Clair de lune - Victor Hugo
La lune était sereine et jouait sur les flots. —
La fenêtre enfin libre est ouverte à la brise,
La sultane regarde, et la mer qui se brise,
Là-bas, d’un flot d’argent brode les noirs îlots.
De ses doigts en vibrant s’échappe la guitare.
Elle écoute… Un bruit sourd frappe les sourds échos.
Est-ce un lourd vaisseau turc qui vient des eaux de Cos,
Battant l’archipel grec de sa rame tartare ?
Sont-ce des cormorans qui plongent tour à tour,
Et coupent l’eau, qui roule en perles sur leur aile ?
Est-ce un djinn qui là-haut siffle d’un voix grêle,
Et jette dans la mer les créneaux de la tour ?
Qui trouble ainsi les flots près du sérail des femmes ? —
Ni le noir cormoran, sur la vague bercé,
Ni les pierres du mur, ni le bruit cadencé
Du lourd vaisseau, rampant sur l’onde avec des rames.
Ce sont des sacs pesants, d’où partent des sanglots.

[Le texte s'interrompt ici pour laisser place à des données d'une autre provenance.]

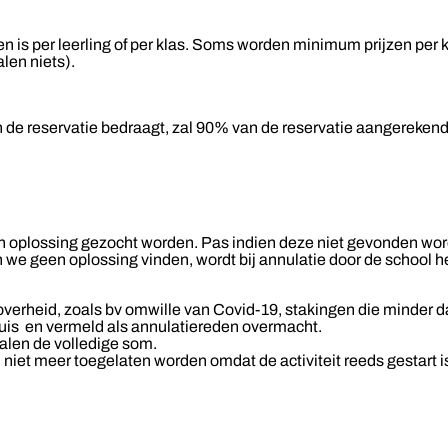
n is per leerling of per klas. Soms worden minimum prijzen per kl
len niets).
n de reservatie bedraagt, zal 90% van de reservatie aangereken
n oplossing gezocht worden. Pas indien deze niet gevonden word
 we geen oplossing vinden, wordt bij annulatie door de school he
erheid, zoals bv omwille van Covid-19, stakingen die minder d
uis en vermeld als annulatiereden overmacht.
alen de volledige som.
n niet meer toegelaten worden omdat de activiteit reeds gestart 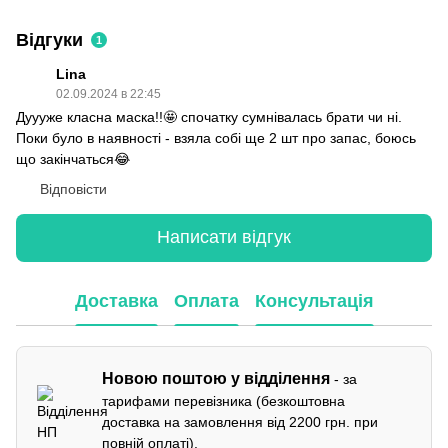
Відгуки
1
Lina
02.09.2024 в 22:45
Дуууже класна маска!!🤩 спочатку сумнівалась брати чи ні.
Поки було в наявності - взяла собі ще 2 шт про запас, боюсь
що закінчаться😂
Відповісти
Написати відгук
Доставка
Оплата
Консультація
Новою поштою у відділення
- за
тарифами перевізника (безкоштовна
доставка на замовлення від 2200 грн. при
повній оплаті).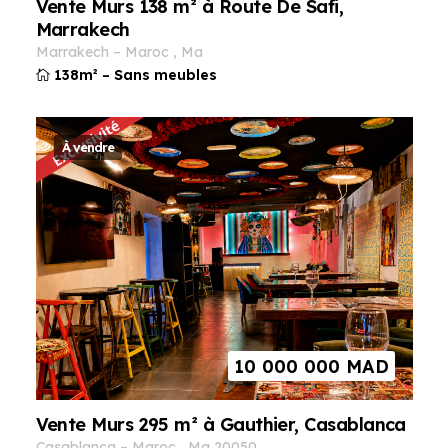
Vente Murs 138 m² à Route De Safi,
Marrakech
marrakech
–
maroc
,
ma
138m²
–
Sans meubles
À vendre
10 000 000
MAD
Vente Murs 295 m² à Gauthier, Casablanca
casablanca
–
maroc
,
ma
20050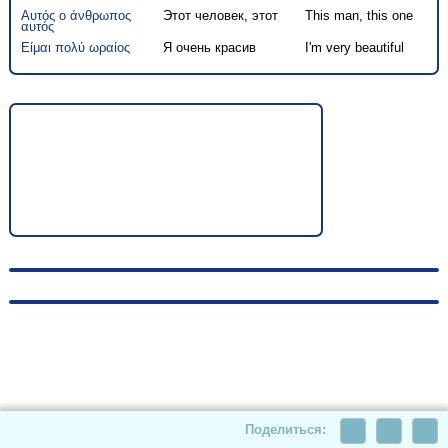
Αυτός ο άνθρωπος
Этот человек, этот
This man, this one
αυτός
Είμαι πολύ ωραίος
Я очень красив
I'm very beautiful
© 2010-2026, hellas-songs.ru. All rights reserved
Поделиться:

On verrait, en sondant la mer qui les promène,
Se mouvoir dans leurs flancs comme une forme humaine… —
La lune était sereine et jouait sur les flots.
2 septembre 1828
Publié en 1829 dans le recueil Les Orientales
Victor Hugo (1802-1885), monument littéraire du XIXe siècle, a ciselé dans Les Orientales (1829) des vers où l’amour se mêle aux frémissements de l’exotisme et du mystère. Le poème Clair de lune, composé en 1828, déploie une scène nocturne envoûtante : une sultane observe la mer argentée tandis que des sacs mystérieux, ballotés par les flots, révèlent une tragédie humaine. Cette tension entre la beauté lunaire et l’indicible cruauté – peut-être une allusion aux pratiques ottomanes – devient une métaphore des tourments amoureux, où le désir se teinte de mélancolie. Hugo, alors jeune marié à Adèle Foucher, y explore l’ambiguïté des passions : la guitare vibrante et les « sanglots » étouffés symbolisent autant l’élan romantique que ses ombres. Par son orientalisme fantasmé, le poète dépasse l’anecdote historique pour toucher à l’universel : l’amour s’y révèle à la fois éphémère comme l’écume et éternel comme le cycle lunaire. Ce dialogue entre lumière et ténèbres, caractéristique du romantisme hugolien, résonne encore aujourd’hui comme une méditation sur la dualité du cœur humain.